**Goal:** In the items below, identify every line that contains the word "packets" and copy each of those lines.

**Stored rows:**
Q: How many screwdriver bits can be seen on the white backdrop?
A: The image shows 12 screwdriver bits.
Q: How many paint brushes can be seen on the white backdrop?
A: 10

---

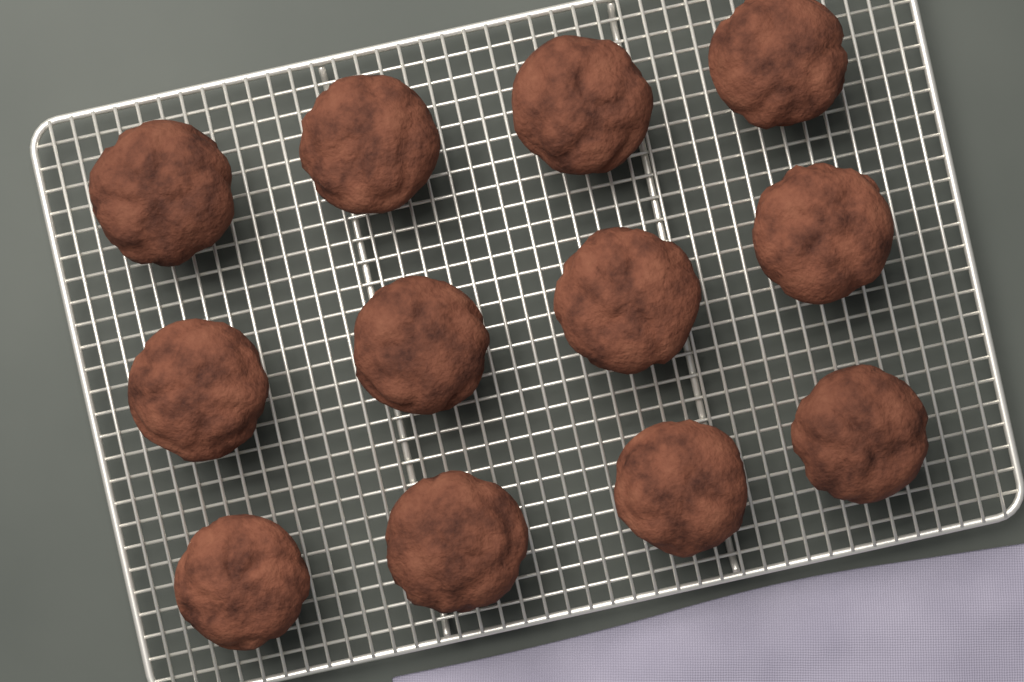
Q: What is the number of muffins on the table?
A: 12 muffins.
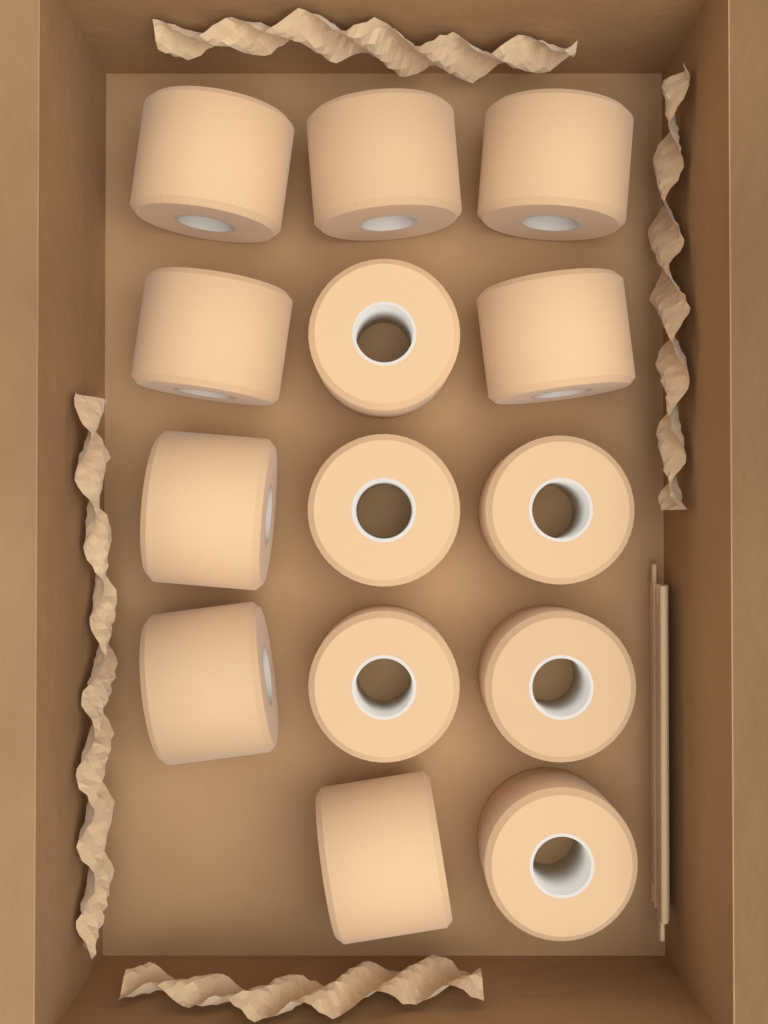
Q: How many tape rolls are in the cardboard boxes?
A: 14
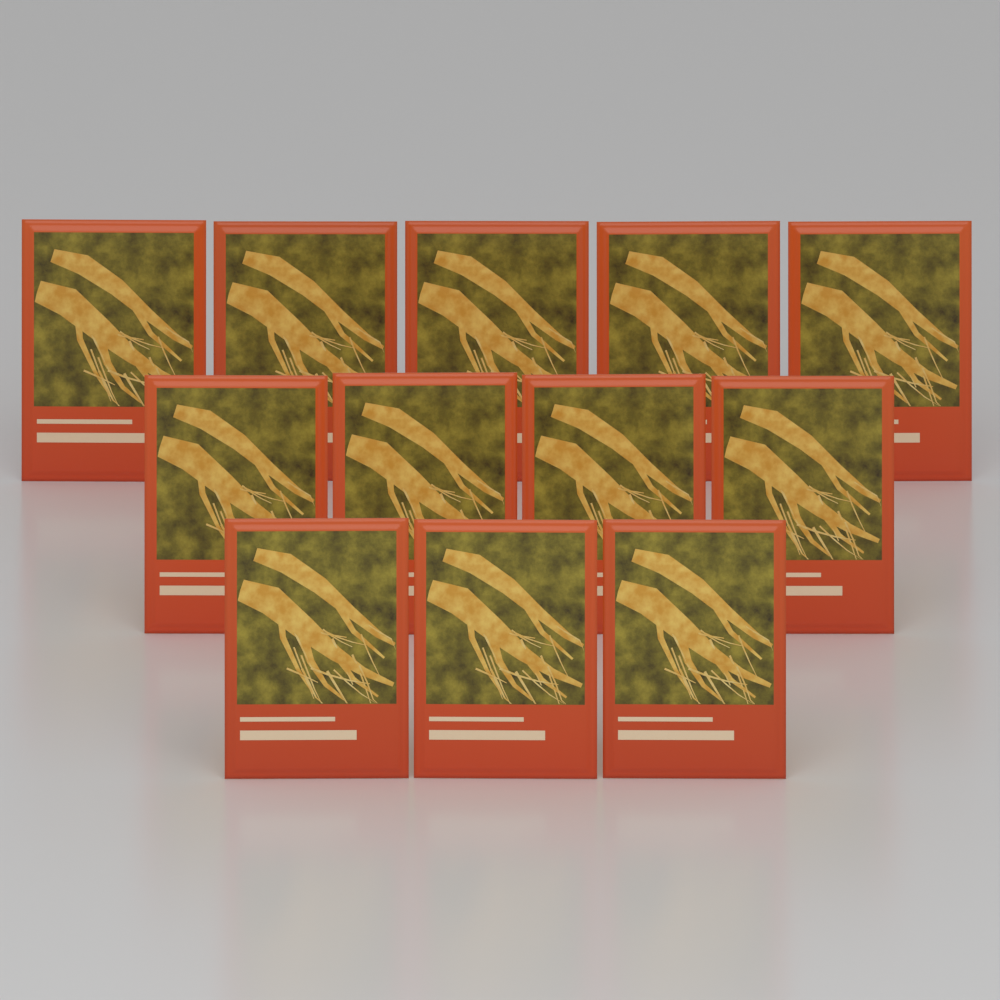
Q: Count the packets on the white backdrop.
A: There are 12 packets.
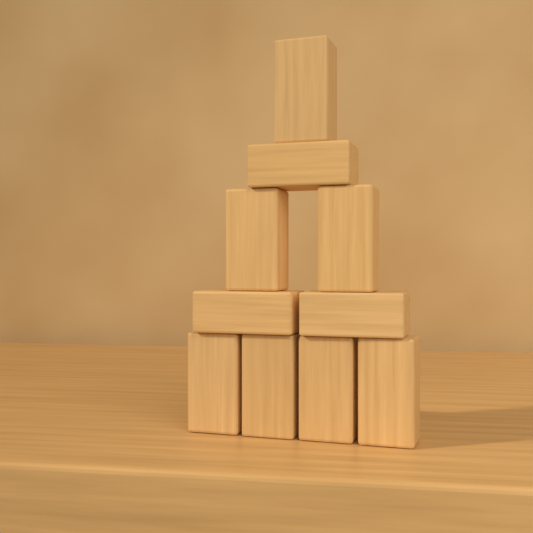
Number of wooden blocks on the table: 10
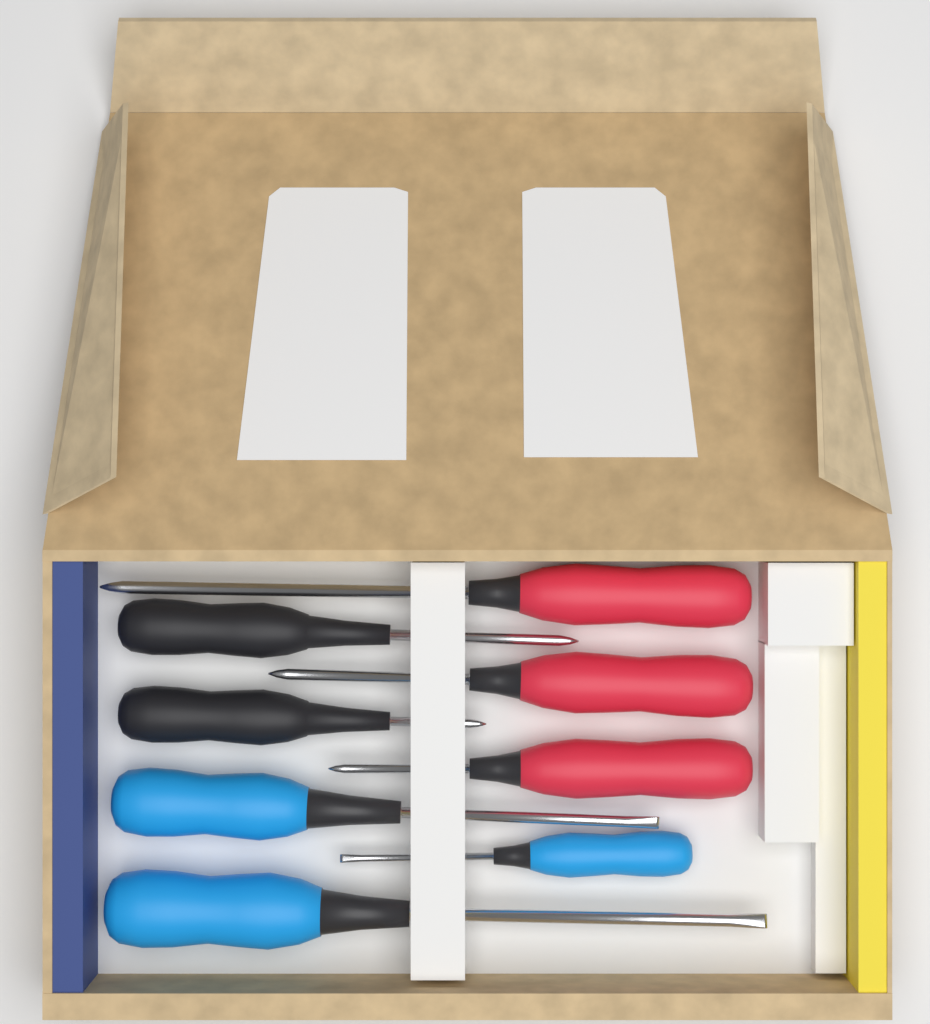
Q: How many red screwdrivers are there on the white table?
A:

...

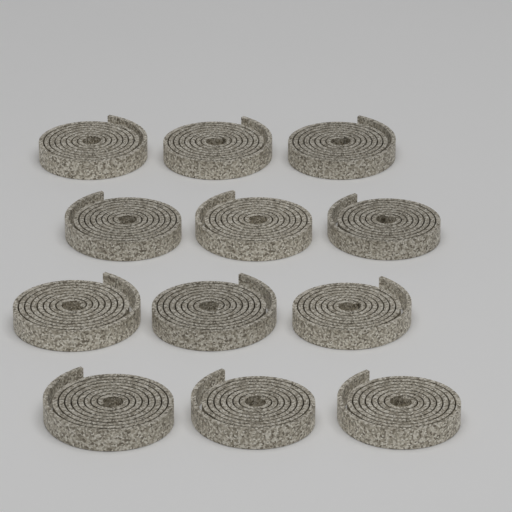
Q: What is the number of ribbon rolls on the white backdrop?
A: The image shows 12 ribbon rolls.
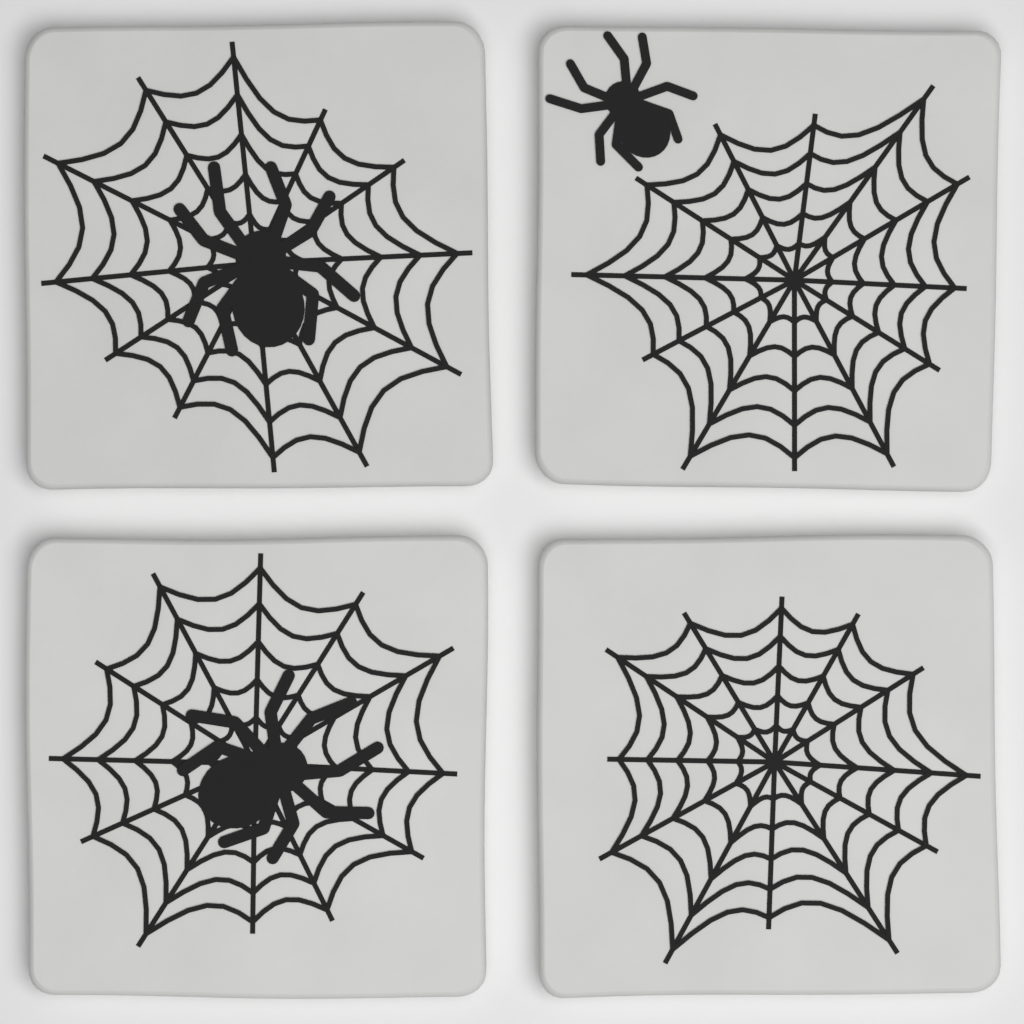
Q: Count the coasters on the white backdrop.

**Solution for this problem:**
Q: Count the packets on the white backdrop.
A: There are 12 packets.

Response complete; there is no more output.